In a research project conducted by Hanifin Loyalty in 2009, we found that across 22 rewards programs in the Airline, Hotel, and Retail sectors, only 1.56% of total email sent was a survey. Considering that a stated objective of most loyalty programs is to create a dialogue to better understand customer preference, that figure seems low.
Tropicana sent me a survey this week in connection with its Juicy Rewards program. It was brief and focused on determining which rewards were most appealing to members.
Loyalty Truth reviewed Juicy Rewards in this post and we noted that the value proposition was strong given the value delivered for money spent. Looking under the “orange peel”, the value is made possible as most rewards are discounts on partner purchases, rather than hard dollars or merchandise.
My Loyalty Asterisk™ – sense tells me that Juicy Rewards members might have engaged by entering lots of codes, but redemption is either low or members have complained about lack of choice.
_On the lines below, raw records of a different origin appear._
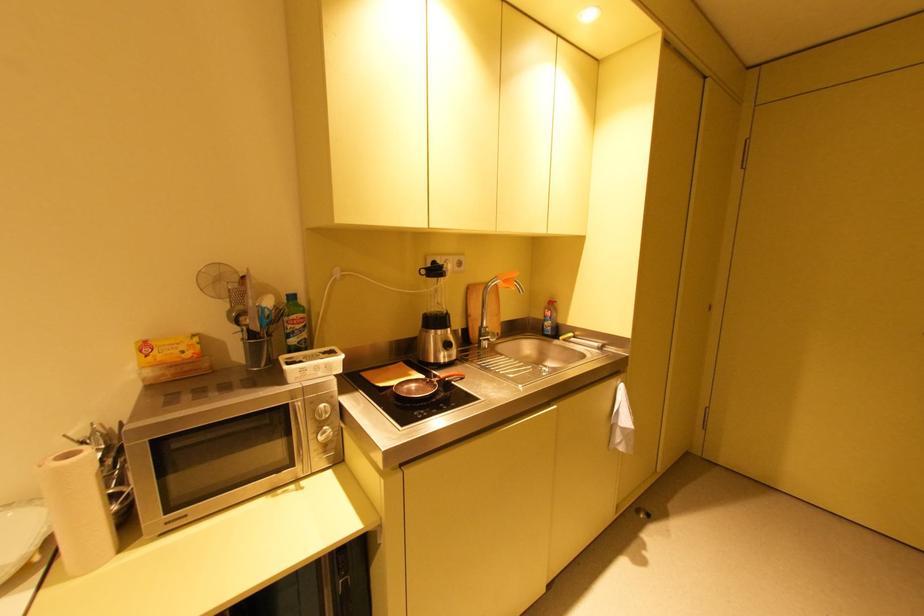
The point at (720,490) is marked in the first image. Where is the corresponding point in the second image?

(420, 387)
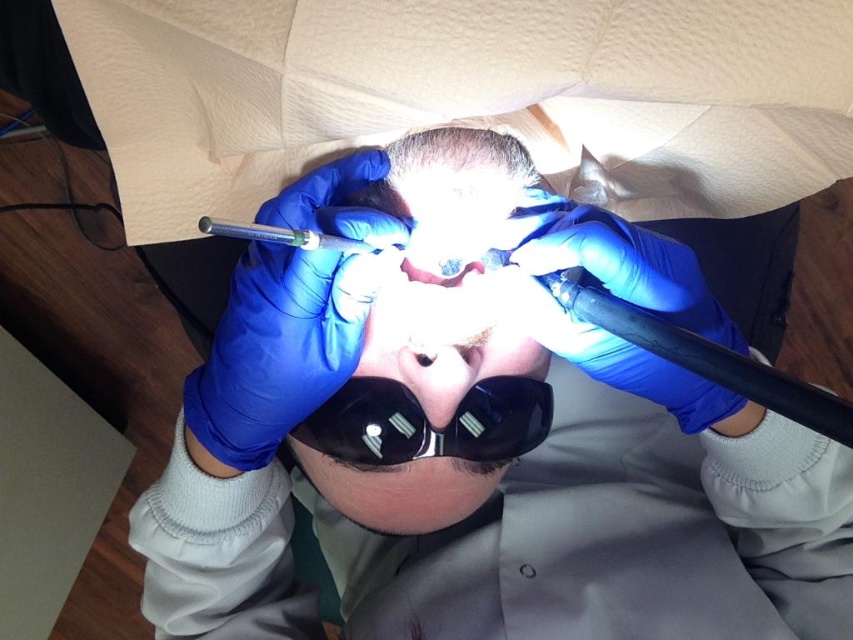
You are a dental assistant standing 1 meter away from the dental chair. You need to reach a specific point marked at coordinates point [444,419] to adjust a tool. Given that the distance from your eyes to the point is 47.47 centimeters, can you safely reach it without moving closer?

The distance from the viewer to point [444,419] is 47.47 centimeters. Since you are standing 1 meter away, which is farther than the point, you can safely reach it without moving closer.

You are a dental assistant standing at the point marked as point (438, 282). The dentist is performing a procedure on a patient. You need to hand the dentist a tool located 18 inches away from you. Can you reach the tool without moving from your current position?

The point (438, 282) and viewer are 18.05 inches apart from each other. Since the tool is located 18 inches away from you, you can reach it without moving from your current position as the distance is approximately the same.

You are a dental assistant observing the dentist performing a procedure. You need to hand the dentist a tool. The blue rubber gloves at center are closer to you than the pink rubber mouth at center. Which object should you reach for first to place the tool in the dentist hands?

The blue rubber gloves at center is closer to the viewer than the pink rubber mouth at center, so you should reach for the blue rubber gloves at center first to place the tool in the dentist hands.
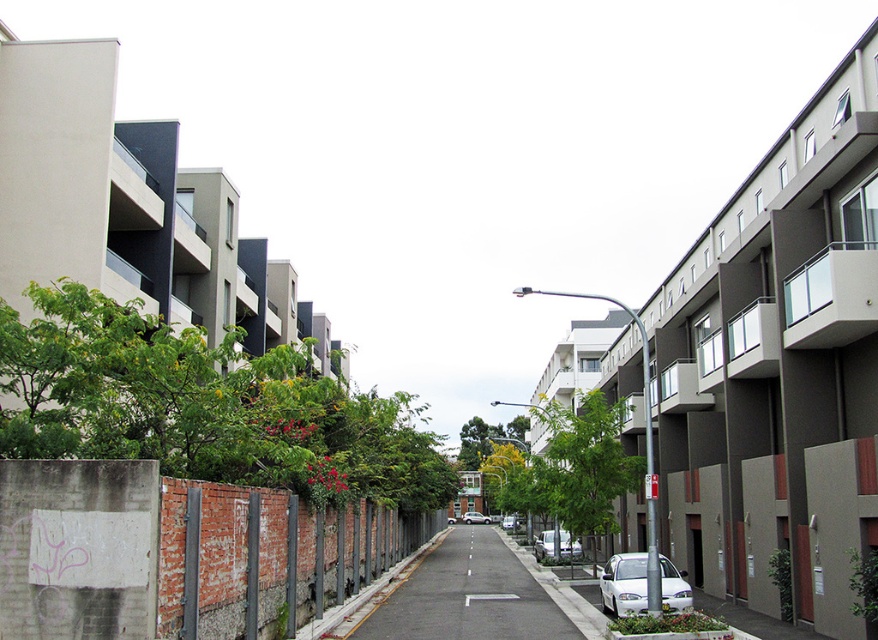
You are a delivery driver who needs to park your truck, which is 3 meters wide, on the asphalt road at center. The green leafy tree at left is blocking part of the road. Can you park your truck there without hitting the tree?

The green leafy tree at left is larger in size than asphalt road at center. Since the tree is bigger than the road, it might occupy more space, making it difficult to park the 3m wide truck without hitting the tree. Check the available space carefully.

You are a city planner assessing the street layout for a new bike lane. The bike lane requires a minimum width of 1.5 meters between the green leafy tree at left and the green leafy tree at center. Based on the scene provided, will the space between these two trees meet the requirement?

The green leafy tree at left is wider than the green leafy tree at center. However, the description only provides information about their widths, not the distance between them. Therefore, it is impossible to determine if the space between them meets the 1.5 meter requirement based on the given information.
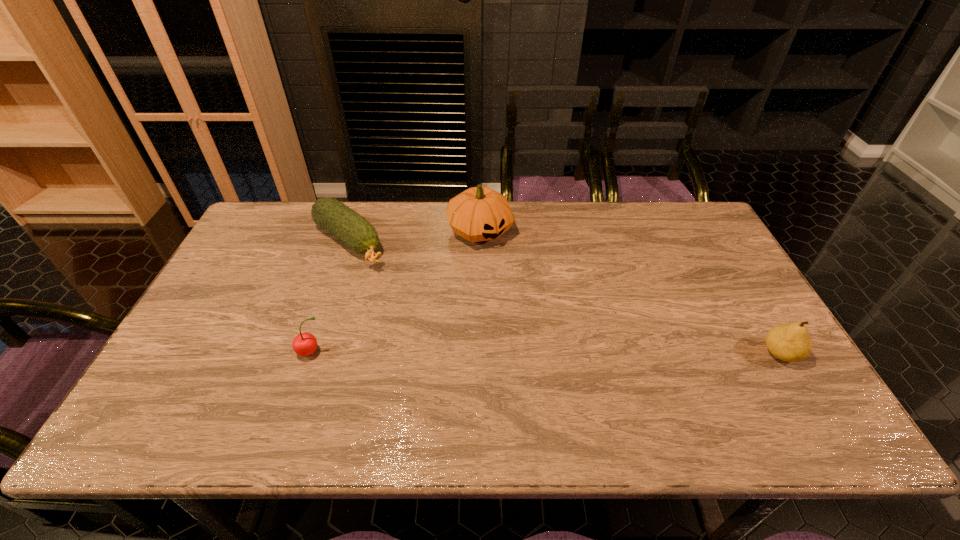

Whatever the reason, Tropicana was smart to inquire if I was interested in using my points for a sweepstakes, donating to a charity, or for longer term saving to cash in for a more substantial reward.
They probed for my tolerance in accumulating points over time, asking what types of rewards I preferred over a 1,3, or 6 month period of time. Lastly they asked about specific charities and reward types I wanted to see in the program and even allowed space to write in my own preferred charity and reward item. I doubt that free entries to a sold out Ironman event got many votes, but I made my voice known.
Where the survey missed the mark was in not asking who they were talking with.
Let me explain: My wife does most of the shopping and probably didn’t even notice the on-carton information about Juicy Rewards. If she had, she would not have taken time to enroll as she would not be the type to enter codes online.
Only this Loyalty nerd would squint long enough to read the small-print codes on the carton and then take time to enter them online just to see what happens next. A consequence of this typical household scenario is that my wife changed juice brands without notice a few weeks ago. Probably there was a coupon or special on another brand and she went with the savings.
Suddenly our consumption of Tropicana came to a screeching halt and our participation in Juicy Rewards probably reflected the shift in behavior. If someone was looking at the data behind the scenes at Tropicana, they would notice this drop-off and could have sent me an email nicely reminding me that they are still on the shelves of my local grocer.
Just as important, they should have started the survey by asking if I was the one who did the grocery shopping in my house and, if not, request the contact info for the family member who did. Not everyone would volunteer this additional data, but its worth a try.
Congratulations to Tropicana for sending me a focused survey and allowing me to express my opinions to improve the program in my eyes. Knowing who you are talking to is absolutely fundamental to creating powerful insights from data and Tropicana missed the mark here.
To improve most loyalty programs today, we don’t have to come up with the next brilliant idea, we only need to execute fundamentals with greater discipline and attention to detail.
That’s how you can squeeze more juice out of any database.